Gülşehri’nin eserleri Eski Anadolu Türkçesi bakımından çok değerli olmanın yanı sıra aynı zamanda tasavvufi açıdan da son derece önemlidir. Şair eserlerini yer yer doğa tasvirleriyle süslemiştir. Arapça ve Farsçanın popüler olduğu ve Türkçe ile şiir yazılamayacağı düşüncesinin ağırlık kazandığı bir dönemde yazdığı Türkçe şiirlerle bunun aksini kanıtlamıştır. Gülşehri’nin eserleri, hem eski Anadolu Türkçesi ve hem de tasavvuf açısından büyük önem taşımaktadır. Türkçeyi ve aruz veznini son derece iyi kullanan bir şair olan Gülşehri, Yunus Emre’den sonra çağının en büyük şairlerinden biri olarak kabul edilmektedir. Türkçenin ileri kültür dili haline gelmesi için büyük gayret gösterdiği anlaşılmaktadır. 650 yıl önce, Türk dilinin sanat dünyasında hor görüldüğü, Arapçayla yazıp söylemenin büyük hüner sayıldığı devirlerde, Anadolu’da bir şairin çıkarak “Türkçe” diye kükreyişi, Türkçeye kucak açışı, onu bağrına basması büyük yiğitlik, büyük vatanseverlik olarak görülmektedir. Gülşehri, çağdaşı Yunus Emre’yle hemşerisi Âşık Paşa’yla birlikte, bu büyüklüğü ve çabayı göstermiştir.
Eserleri:
1- Feleknâme: Farsça olarak yazılmış olan bir mesnevidir. Konusu tasavvufidir. İslam ve tasavvuf felsefesinin işlendiği bu eserde hayat ve ölüm üzerinde durulmuştur.

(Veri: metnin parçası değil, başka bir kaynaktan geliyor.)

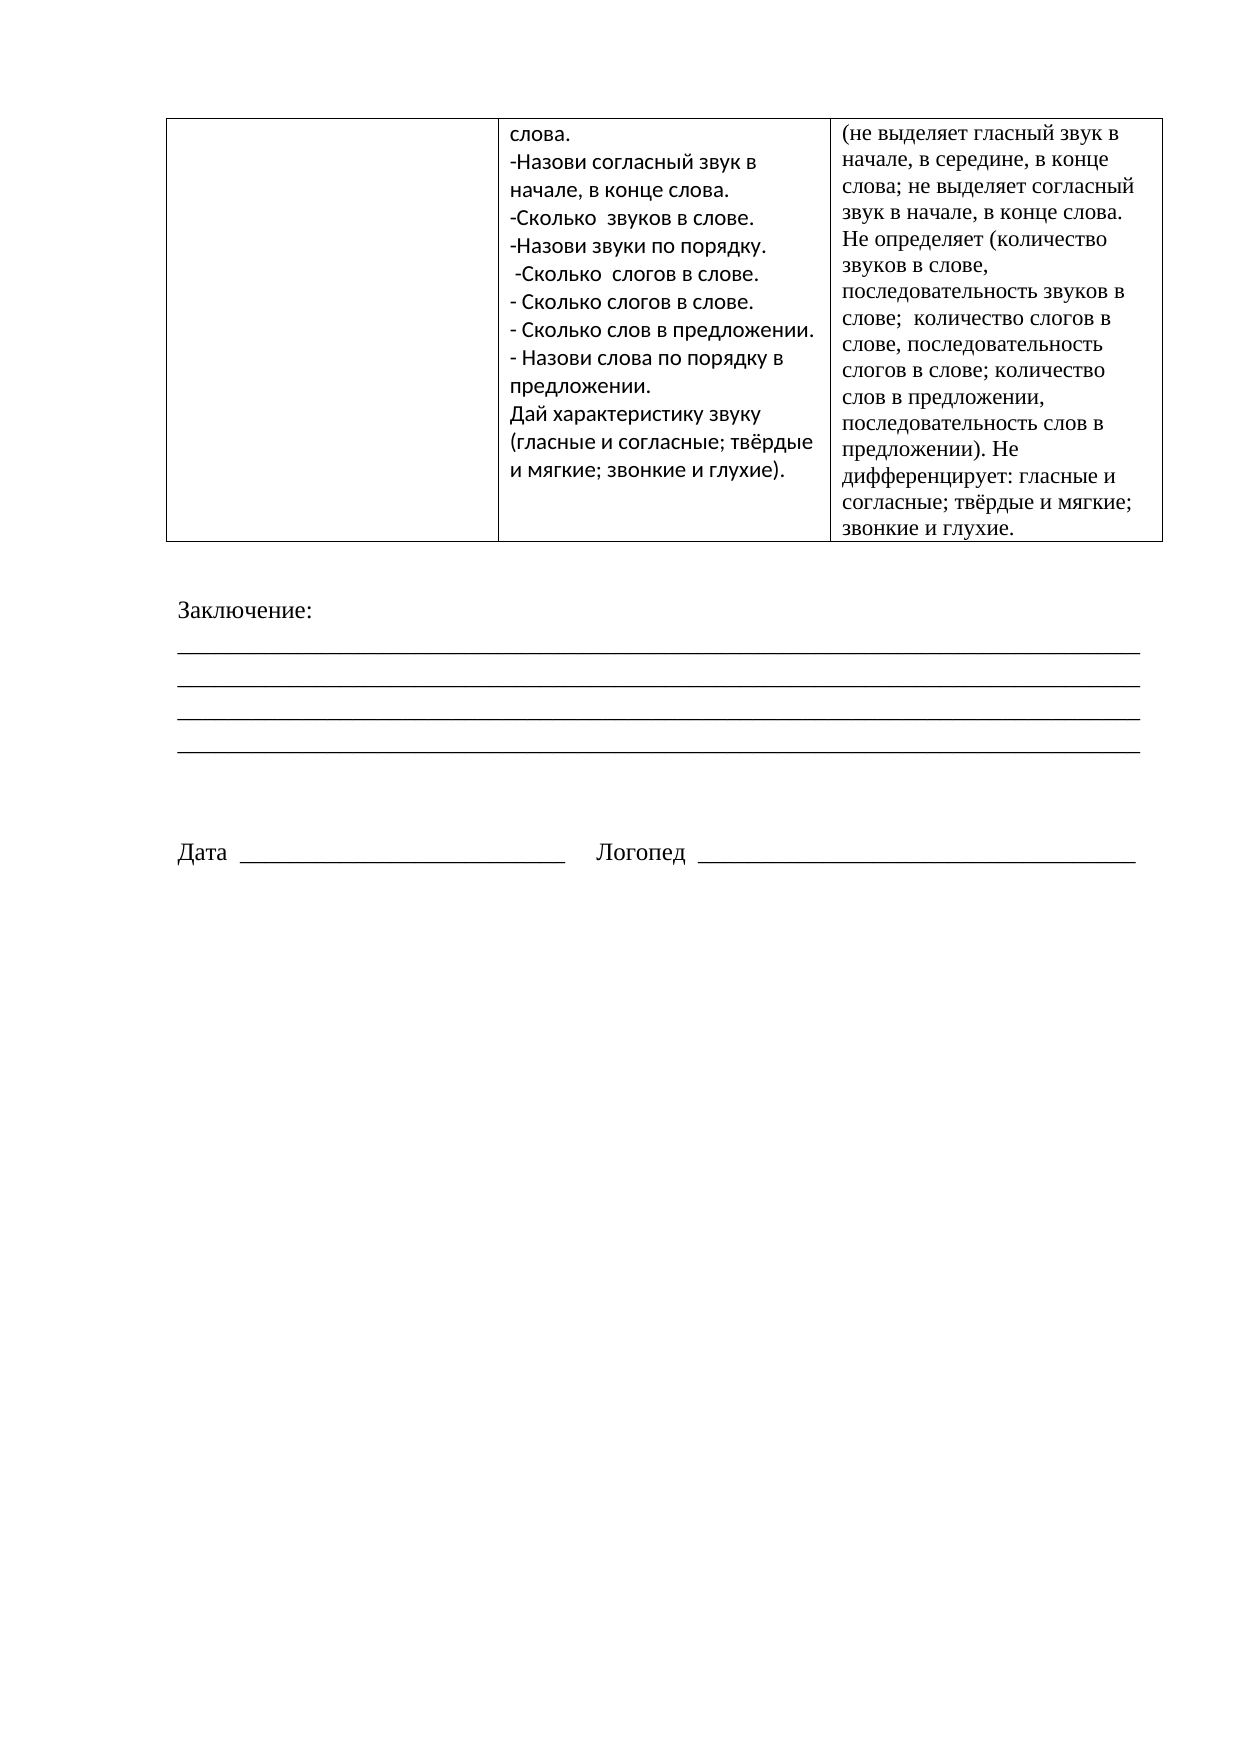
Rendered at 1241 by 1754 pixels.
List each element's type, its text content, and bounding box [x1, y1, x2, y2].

text Заключение: ____________________________________________________________________________________________________________________________________________________________________________________________________________________________________________________________________________________________________________________ [177, 595, 1152, 756]
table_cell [831, 119, 1162, 541]
text Дата __________________________ Логопед ___________________________________ [177, 837, 1152, 865]
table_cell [499, 119, 830, 541]
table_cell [167, 119, 498, 541]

2- Mantıku’t-Tayr: Eser kuş dili anlamına gelmektedir. Feridüddîn Attar’m Mantıku’t-Tayr adlı eserinin Türkçeye yapılmış tercümesidir. Gülşehri, Attar’ın pek çok hikâyesini kullanmamış, Kelile ve Dimne ile Kaabusnâme’den hikâyeler almıştır.
3- Aruz-ı Gülşehrî (Aruz Risalesi): Farsça olarak kaleme alınmıştır.
4- Kerâmât-ı Ahî Evran: 167 beyitlik Türkçe mesnevidir. Eserde Ahi Evran, cömertliğiyle tanınan Hâtim et-Tâî ile karşılaştırılmıştır.Eserin 1301’den sonra yazıldığı tahmin edilmektedir.
5- Kudûrî Tercümesi: Bu eser henüz ele geçmemiştir.